• **WHAT IS REQUIRED**
Transcribe the text read from each of the records below word for word, omitting the pictures themselves.
☆ ☆ ☆
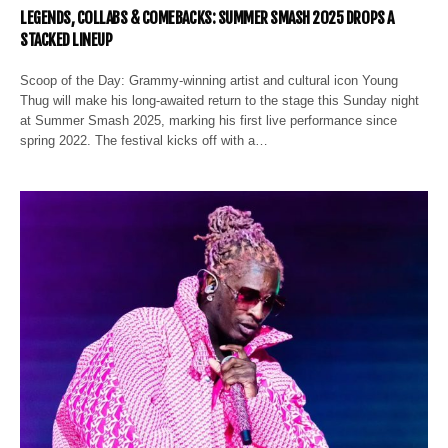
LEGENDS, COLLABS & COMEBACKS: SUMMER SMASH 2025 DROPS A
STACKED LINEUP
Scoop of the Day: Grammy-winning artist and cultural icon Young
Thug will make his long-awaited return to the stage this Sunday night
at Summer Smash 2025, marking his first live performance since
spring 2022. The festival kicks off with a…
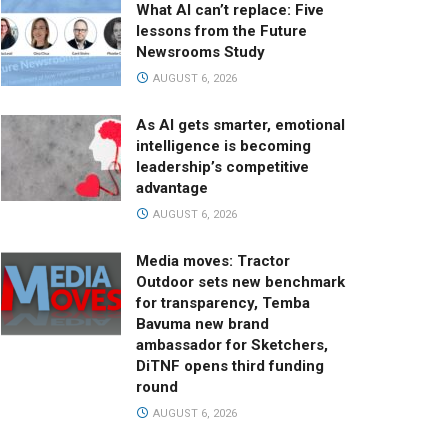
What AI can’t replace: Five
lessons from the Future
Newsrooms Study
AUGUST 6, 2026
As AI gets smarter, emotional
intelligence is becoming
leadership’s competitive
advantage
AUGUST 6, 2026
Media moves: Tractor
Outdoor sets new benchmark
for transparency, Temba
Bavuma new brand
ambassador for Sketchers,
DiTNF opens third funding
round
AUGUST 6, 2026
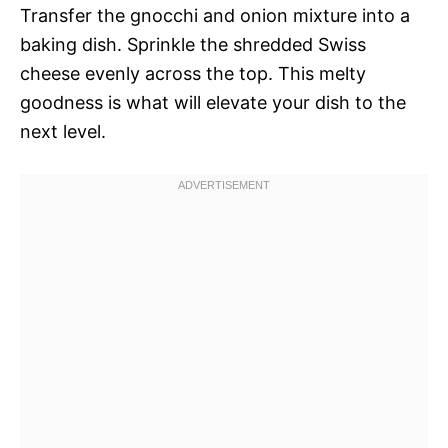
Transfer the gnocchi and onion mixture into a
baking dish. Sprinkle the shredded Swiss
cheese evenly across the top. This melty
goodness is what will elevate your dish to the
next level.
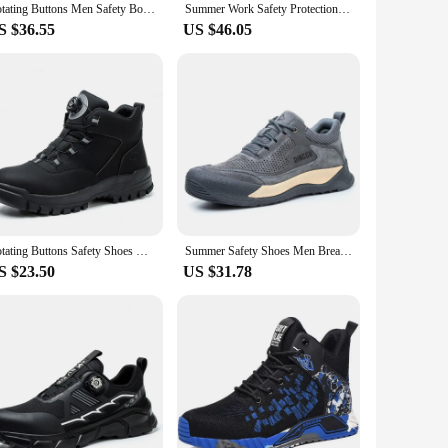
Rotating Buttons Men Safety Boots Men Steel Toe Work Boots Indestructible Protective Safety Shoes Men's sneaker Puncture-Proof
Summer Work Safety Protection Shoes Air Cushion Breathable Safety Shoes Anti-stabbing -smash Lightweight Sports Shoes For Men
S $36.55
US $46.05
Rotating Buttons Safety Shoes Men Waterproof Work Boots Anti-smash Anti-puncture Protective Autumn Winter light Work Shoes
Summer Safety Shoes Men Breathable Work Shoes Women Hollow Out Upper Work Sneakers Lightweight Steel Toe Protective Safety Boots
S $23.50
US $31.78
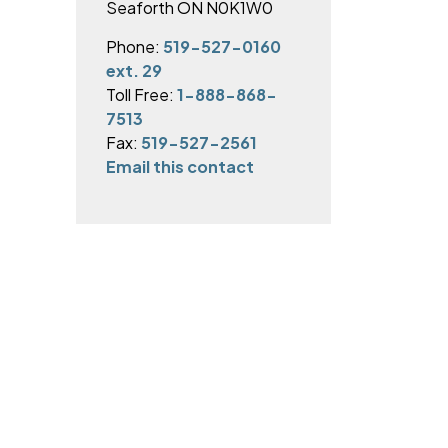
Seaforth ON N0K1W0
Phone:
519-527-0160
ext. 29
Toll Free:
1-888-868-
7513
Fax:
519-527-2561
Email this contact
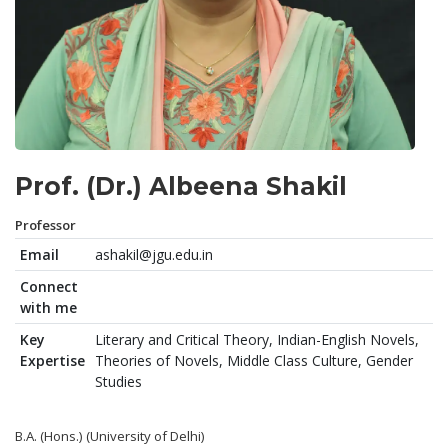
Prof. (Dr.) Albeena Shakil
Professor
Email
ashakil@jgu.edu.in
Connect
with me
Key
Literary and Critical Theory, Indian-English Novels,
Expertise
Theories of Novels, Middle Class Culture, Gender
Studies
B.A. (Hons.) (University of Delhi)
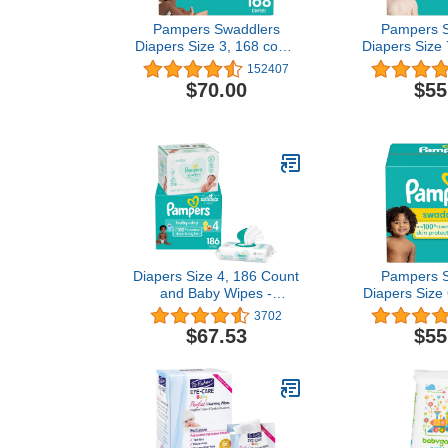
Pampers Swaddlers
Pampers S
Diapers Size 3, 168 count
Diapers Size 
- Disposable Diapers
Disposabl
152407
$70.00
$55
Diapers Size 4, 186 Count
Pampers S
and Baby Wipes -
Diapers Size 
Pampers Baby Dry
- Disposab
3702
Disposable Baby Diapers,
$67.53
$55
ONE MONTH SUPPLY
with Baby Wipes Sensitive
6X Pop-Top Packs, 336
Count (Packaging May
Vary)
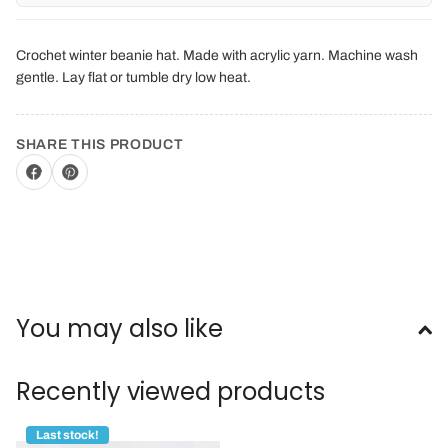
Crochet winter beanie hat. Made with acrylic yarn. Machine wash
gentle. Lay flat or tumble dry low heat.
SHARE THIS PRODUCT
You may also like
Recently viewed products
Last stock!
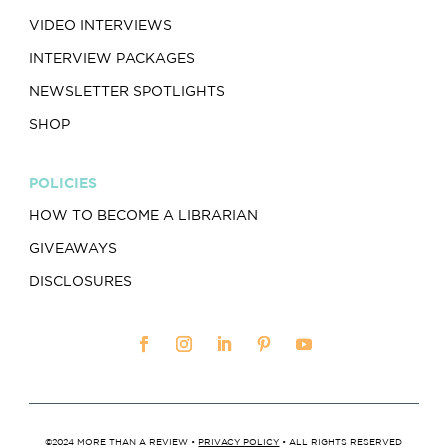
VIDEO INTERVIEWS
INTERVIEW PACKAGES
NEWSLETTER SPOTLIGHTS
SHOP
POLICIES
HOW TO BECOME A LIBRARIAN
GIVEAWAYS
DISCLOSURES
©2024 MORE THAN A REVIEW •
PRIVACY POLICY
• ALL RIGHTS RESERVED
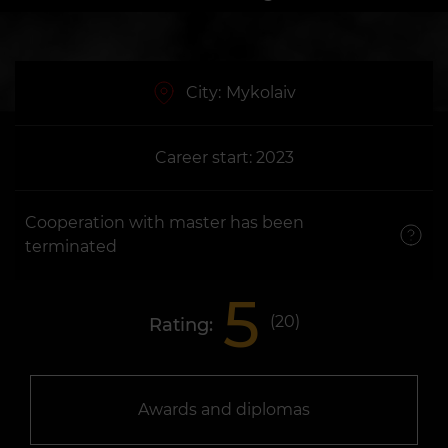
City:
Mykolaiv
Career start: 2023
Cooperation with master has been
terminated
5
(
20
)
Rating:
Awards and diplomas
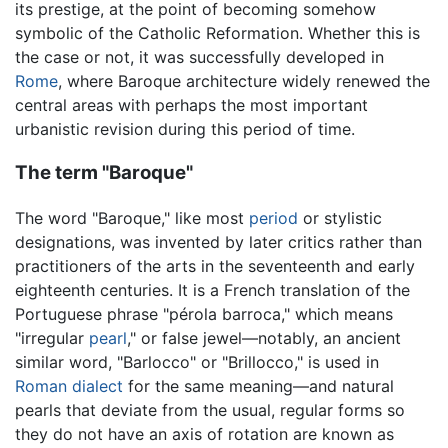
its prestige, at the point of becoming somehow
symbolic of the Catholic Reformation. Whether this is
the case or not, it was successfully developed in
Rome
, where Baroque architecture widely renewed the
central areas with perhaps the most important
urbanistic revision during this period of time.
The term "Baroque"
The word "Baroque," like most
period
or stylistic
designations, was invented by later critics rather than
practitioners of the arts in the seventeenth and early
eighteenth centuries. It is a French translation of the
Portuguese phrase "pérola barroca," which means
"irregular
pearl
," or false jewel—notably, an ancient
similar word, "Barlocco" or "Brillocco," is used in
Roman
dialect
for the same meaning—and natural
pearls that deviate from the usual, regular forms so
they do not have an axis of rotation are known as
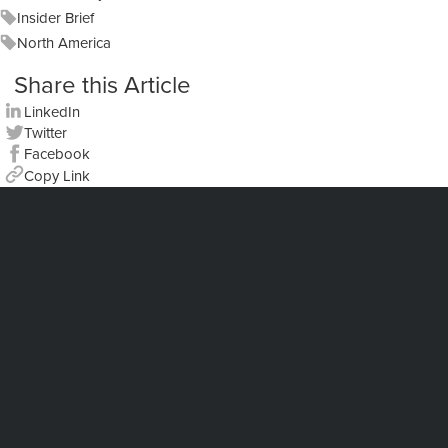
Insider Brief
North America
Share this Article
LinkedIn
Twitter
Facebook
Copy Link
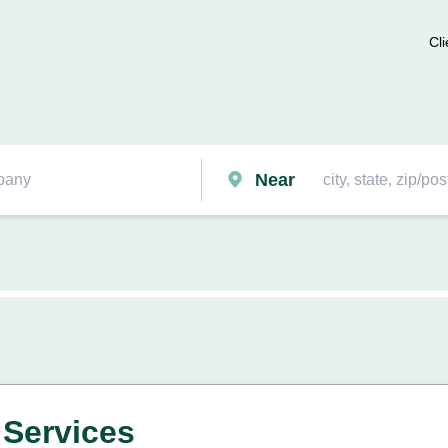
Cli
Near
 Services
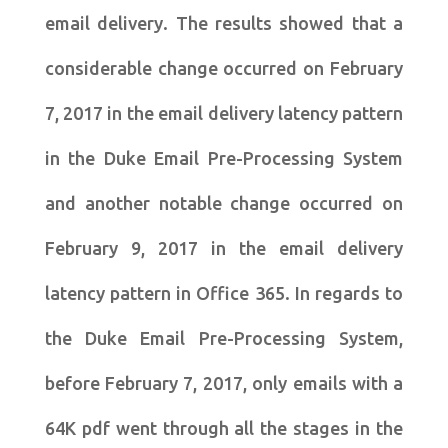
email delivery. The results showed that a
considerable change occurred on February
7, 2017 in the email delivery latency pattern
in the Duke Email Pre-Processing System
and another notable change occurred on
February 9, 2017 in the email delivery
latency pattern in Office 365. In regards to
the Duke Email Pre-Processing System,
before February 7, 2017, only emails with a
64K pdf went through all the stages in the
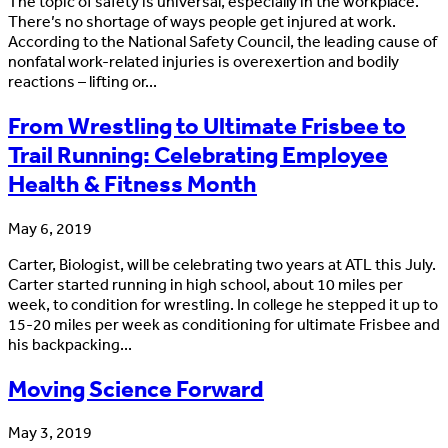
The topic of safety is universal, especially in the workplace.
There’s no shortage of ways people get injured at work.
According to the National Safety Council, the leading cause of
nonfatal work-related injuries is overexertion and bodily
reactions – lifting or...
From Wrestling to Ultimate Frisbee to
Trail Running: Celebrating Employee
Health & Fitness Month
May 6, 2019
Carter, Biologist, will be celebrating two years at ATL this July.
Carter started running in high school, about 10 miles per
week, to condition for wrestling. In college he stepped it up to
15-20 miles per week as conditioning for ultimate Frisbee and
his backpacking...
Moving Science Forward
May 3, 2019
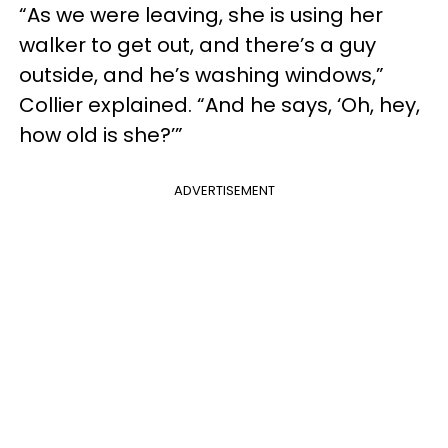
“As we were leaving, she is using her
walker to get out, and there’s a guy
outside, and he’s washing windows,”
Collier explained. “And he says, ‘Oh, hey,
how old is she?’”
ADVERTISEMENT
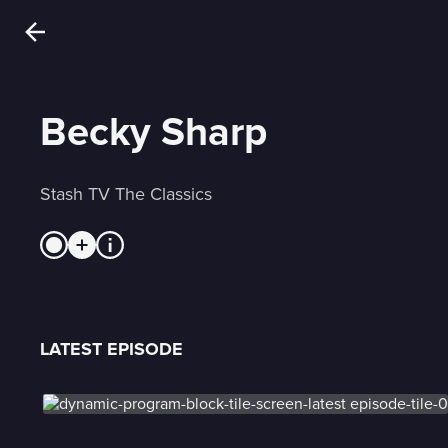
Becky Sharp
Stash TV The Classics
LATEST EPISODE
☆ ☆ ☆
• **OUTPUT OF THE TASK**
LEGENDS, COLLABS & COMEBACKS: SUMMER SMASH 2025 DROPS A
STACKED LINEUP
Scoop of the Day: Grammy-winning artist and cultural icon Young
Thug will make his long-awaited return to the stage this Sunday night
at Summer Smash 2025, marking his first live performance since
spring 2022. The festival kicks off with a…
What AI can’t replace: Five
lessons from the Future
Newsrooms Study
AUGUST 6, 2026
As AI gets smarter, emotional
intelligence is becoming
leadership’s competitive
advantage
AUGUST 6, 2026
Media moves: Tractor
Outdoor sets new benchmark
for transparency, Temba
Bavuma new brand
ambassador for Sketchers,
DiTNF opens third funding
round
AUGUST 6, 2026
Transfer the gnocchi and onion mixture into a
baking dish. Sprinkle the shredded Swiss
cheese evenly across the top. This melty
goodness is what will elevate your dish to the
next level.
Rotating Buttons Men Safety Boots Men Steel Toe Work Boots Indestructible Protective Safety Shoes Men's sneaker Puncture-Proof
Summer Work Safety Protection Shoes Air Cushion Breathable Safety Shoes Anti-stabbing -smash Lightweight Sports Shoes For Men
S $36.55
US $46.05
Rotating Buttons Safety Shoes Men Waterproof Work Boots Anti-smash Anti-puncture Protective Autumn Winter light Work Shoes
Summer Safety Shoes Men Breathable Work Shoes Women Hollow Out Upper Work Sneakers Lightweight Steel Toe Protective Safety Boots
S $23.50
US $31.78
Seaforth ON N0K1W0
Phone:
519-527-0160
ext. 29
Toll Free:
1-888-868-
7513
Fax:
519-527-2561
Email this contact
Prof. (Dr.) Albeena Shakil
Professor
Email
ashakil@jgu.edu.in
Connect
with me
Key
Literary and Critical Theory, Indian-English Novels,
Expertise
Theories of Novels, Middle Class Culture, Gender
Studies
B.A. (Hons.) (University of Delhi)
Pampers Swaddlers
Pampers S
Diapers Size 3, 168 count
Diapers Size 
- Disposable Diapers
Disposabl
152407
$70.00
$55
Diapers Size 4, 186 Count
Pampers S
and Baby Wipes -
Diapers Size 
Pampers Baby Dry
- Disposab
3702
Disposable Baby Diapers,
$67.53
$55
ONE MONTH SUPPLY
with Baby Wipes Sensitive
6X Pop-Top Packs, 336
Count (Packaging May
Vary)
Crochet winter beanie hat. Made with acrylic yarn. Machine wash
gentle. Lay flat or tumble dry low heat.
SHARE THIS PRODUCT
You may also like
Recently viewed products
Last stock!
VIDEO INTERVIEWS
INTERVIEW PACKAGES
NEWSLETTER SPOTLIGHTS
SHOP
POLICIES
HOW TO BECOME A LIBRARIAN
GIVEAWAYS
DISCLOSURES
©2024 MORE THAN A REVIEW •
PRIVACY POLICY
• ALL RIGHTS RESERVED
City:
Mykolaiv
Career start: 2023
Cooperation with master has been
terminated
5
(
20
)
Rating:
Awards and diplomas
its prestige, at the point of becoming somehow
symbolic of the Catholic Reformation. Whether this is
the case or not, it was successfully developed in
Rome
, where Baroque architecture widely renewed the
central areas with perhaps the most important
urbanistic revision during this period of time.
The term "Baroque"
The word "Baroque," like most
period
or stylistic
designations, was invented by later critics rather than
practitioners of the arts in the seventeenth and early
eighteenth centuries. It is a French translation of the
Portuguese phrase "pérola barroca," which means
"irregular
pearl
," or false jewel—notably, an ancient
similar word, "Barlocco" or "Brillocco," is used in
Roman
dialect
for the same meaning—and natural
pearls that deviate from the usual, regular forms so
they do not have an axis of rotation are known as
Insider Brief
North America
Share this Article
LinkedIn
Twitter
Facebook
Copy Link
Cli
Near
 Services
email delivery. The results showed that a
considerable change occurred on February
7, 2017 in the email delivery latency pattern
in the Duke Email Pre-Processing System
and another notable change occurred on
February 9, 2017 in the email delivery
latency pattern in Office 365. In regards to
the Duke Email Pre-Processing System,
before February 7, 2017, only emails with a
64K pdf went through all the stages in the
The topic of safety is universal, especially in the workplace.
There’s no shortage of ways people get injured at work.
According to the National Safety Council, the leading cause of
nonfatal work-related injuries is overexertion and bodily
reactions – lifting or...
From Wrestling to Ultimate Frisbee to
Trail Running: Celebrating Employee
Health & Fitness Month
May 6, 2019
Carter, Biologist, will be celebrating two years at ATL this July.
Carter started running in high school, about 10 miles per
week, to condition for wrestling. In college he stepped it up to
15-20 miles per week as conditioning for ultimate Frisbee and
his backpacking...
Moving Science Forward
May 3, 2019
“As we were leaving, she is using her
walker to get out, and there’s a guy
outside, and he’s washing windows,”
Collier explained. “And he says, ‘Oh, hey,
how old is she?’”
ADVERTISEMENT
Becky Sharp
Stash TV The Classics
LATEST EPISODE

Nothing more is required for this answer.